Regions
Chinese Steel Pipes Face Heavy U.S. Duties
2009.12.31By Daniel Whitten
(Bloomberg) — The U.S. will impose duties on $2.8 billion in steel-pipe imports from China after saying subsidies on the products may harm American steelmakers, a move that threatens to escalate trade tensions between the two countries.
The U.S. International Trade Commission voted 6-0 today in Washington. The Commerce Department set duties in November ranging from 10.4 percent to 15.8 percent, subject to the ITC's ruling, on Chinese pipes used in oil wells. A preliminary ruling by the ITC in May led Chinese producers to halt exports to the U.S., state-owned Tianjin Pipe Group Corp. has said.
The case is the largest so-called countervailing duty complaint filed against Chinese products, and was brought by groups and companies including U.S. Steel Corp. (X:US). Tariffs have been a point of tension between the two nations since President Barack Obama imposed duties in September on Chinese tire imports. Obama, during a visit to Beijing Nov. 17, pledged along with President Hu Jintao to work on easing trade frictions.
"The steel industry is a canary in the coal mine of the U.S.-China trade relations," Michelle Applebaum, who runs a Chicago-based equity research company that advises investors on the industry, said in an interview. She owns shares in companies including Nucor Corp. (NUE:US) and Reliance Steel & Aluminum Co. (RS:US).
The Commerce Department will decide in April if Chinese companies are also dumping products on the U.S. market at prices below their value, a Federal Register notice said. That could result in additional tariffs on those companies.
U.S. steelmakers rose in New York trading after today's ruling.
'Discriminatory Measures'
Wang Baodong, a spokesman for the Chinese Embassy in Washington declined to comment, referring queries to a Nov. 25 statement by the country's Ministry of Commerce after the U.S. Commerce Department set the tariff rates.
In that statement Yao Jian, a spokesman for the ministry said, "China is strongly opposed to the U.S. move of continuing with its discriminatory measures and arbitrarily raising the anti-subsidy duty rates."

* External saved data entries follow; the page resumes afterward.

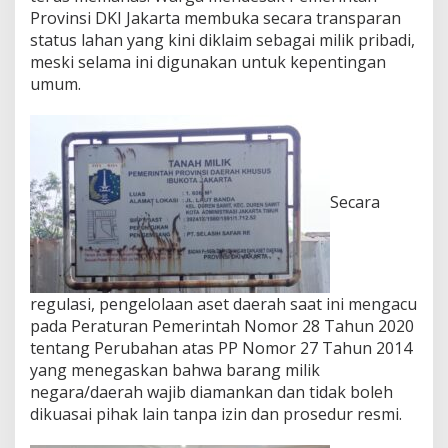
,
Provinsi DKI Jakarta membuka secara transparan
W
status lahan yang kini diklaim sebagai milik pribadi,
a
meski selama ini digunakan untuk kepentingan
r
umum.
g
a
D
e
s
a
k
Secara
P
e
m
p
r
regulasi, pengelolaan aset daerah saat ini mengacu
o
v
pada Peraturan Pemerintah Nomor 28 Tahun 2020
D
tentang Perubahan atas PP Nomor 27 Tahun 2014
K
yang menegaskan bahwa barang milik
I
negara/daerah wajib diamankan dan tidak boleh
B
u
dikuasai pihak lain tanpa izin dan prosedur resmi.
k
a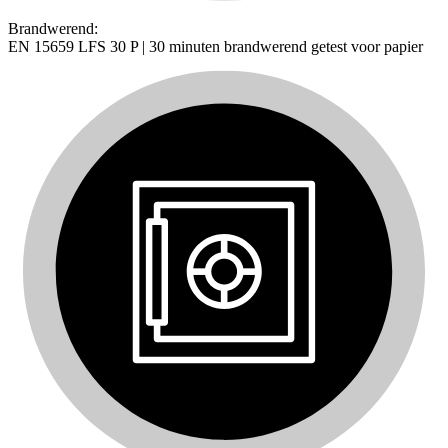
Brandwerend:
EN 15659 LFS 30 P | 30 minuten brandwerend getest voor papier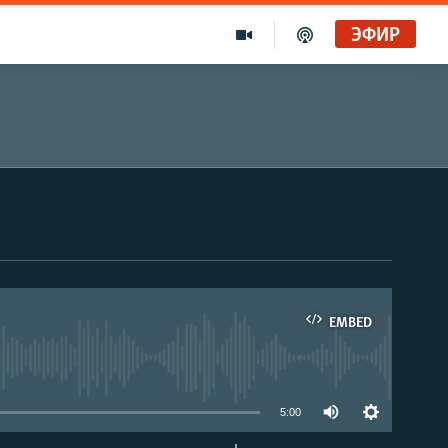
ЭФИР
EMBED
able
5:00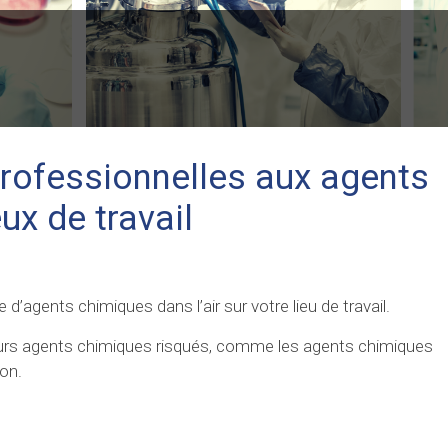
professionnelles aux agents
ux de travail
’agents chimiques dans l’air sur votre lieu de travail.
eurs agents chimiques risqués, comme les agents chimiques
on.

The two countries have $409 billion in annual two-way trade and have swapped complaints about steel, poultry and tires as a global recession spurred countries to protect jobs. China announced on Nov. 6 the start of an anti-dumping probe into American cars.
The pipe case was brought by the United Steelworkers union; Pittsburgh-based U.S. Steel, the country's biggest steelmaker; U.S. operations of Evraz Group SA (EVR:LI), Russia's second-largest mill; and Pennsylvania-based Wheatland Tube Co.
Shares Rise
U.S. Steel rose 80 cents to $55.51 at 4:15 p.m. in New York Stock Exchange composite trading. Charlotte, North Carolina- based Nucor, the second-largest U.S. steelmaker, climbed $1 to $47.06. The Standard & Poor's 500 steel index, made up of five companies, rose 1.5 percent.

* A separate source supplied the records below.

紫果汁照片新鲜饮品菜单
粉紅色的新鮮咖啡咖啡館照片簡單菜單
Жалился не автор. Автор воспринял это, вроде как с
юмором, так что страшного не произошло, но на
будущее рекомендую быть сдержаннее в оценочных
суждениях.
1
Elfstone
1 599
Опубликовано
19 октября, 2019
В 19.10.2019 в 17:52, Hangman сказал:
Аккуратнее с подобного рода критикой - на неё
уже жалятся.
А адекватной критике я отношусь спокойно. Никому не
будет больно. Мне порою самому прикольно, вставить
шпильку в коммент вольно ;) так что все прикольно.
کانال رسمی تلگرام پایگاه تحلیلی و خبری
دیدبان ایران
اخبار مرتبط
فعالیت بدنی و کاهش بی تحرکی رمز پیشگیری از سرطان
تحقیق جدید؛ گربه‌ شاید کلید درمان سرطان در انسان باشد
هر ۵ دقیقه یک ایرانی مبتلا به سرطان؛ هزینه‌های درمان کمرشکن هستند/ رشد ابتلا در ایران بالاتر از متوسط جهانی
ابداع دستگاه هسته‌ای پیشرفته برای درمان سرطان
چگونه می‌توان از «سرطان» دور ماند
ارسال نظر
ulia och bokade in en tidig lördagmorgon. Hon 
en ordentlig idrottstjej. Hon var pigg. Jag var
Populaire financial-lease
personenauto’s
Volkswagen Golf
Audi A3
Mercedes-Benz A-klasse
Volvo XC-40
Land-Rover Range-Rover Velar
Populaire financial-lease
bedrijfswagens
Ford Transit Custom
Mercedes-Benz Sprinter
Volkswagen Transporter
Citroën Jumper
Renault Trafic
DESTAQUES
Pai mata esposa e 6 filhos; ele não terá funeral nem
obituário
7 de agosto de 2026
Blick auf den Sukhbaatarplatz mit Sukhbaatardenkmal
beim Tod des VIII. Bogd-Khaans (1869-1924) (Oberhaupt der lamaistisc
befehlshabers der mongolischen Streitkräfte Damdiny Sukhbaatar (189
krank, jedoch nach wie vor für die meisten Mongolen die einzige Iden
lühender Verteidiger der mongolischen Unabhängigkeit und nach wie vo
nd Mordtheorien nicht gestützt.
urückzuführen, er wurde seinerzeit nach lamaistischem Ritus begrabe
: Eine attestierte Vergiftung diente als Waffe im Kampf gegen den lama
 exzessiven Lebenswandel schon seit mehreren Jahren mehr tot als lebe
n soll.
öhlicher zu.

U.S. Steel "is pleased with the affirmative determination," the company said in an e-mailed response to questions. The "enormous surge of unfairly traded goods resulted in an overhang of inventory that crippled the domestic industry."
Today's ruling "means a more level field upon which to compete, and the beginnings of the end to the mercantilism being practiced by trading competitors like China," Nucor Chief Executive Officer Dan DiMicco said in response to an e-mailed question.
"It is not 'protectionism' when countries are held accountable for the agreements and obligations they freely entered into to have access to the USA and world's markets," DiMicco said.
China has filed a complaint at the World Trade Organization arguing that the U.S. punishes China twice. The U.S. categorizes China as a subsidized economy, allowing higher anti-dumping duties, and imposes duties for the alleged subsidies too, according to the complaint.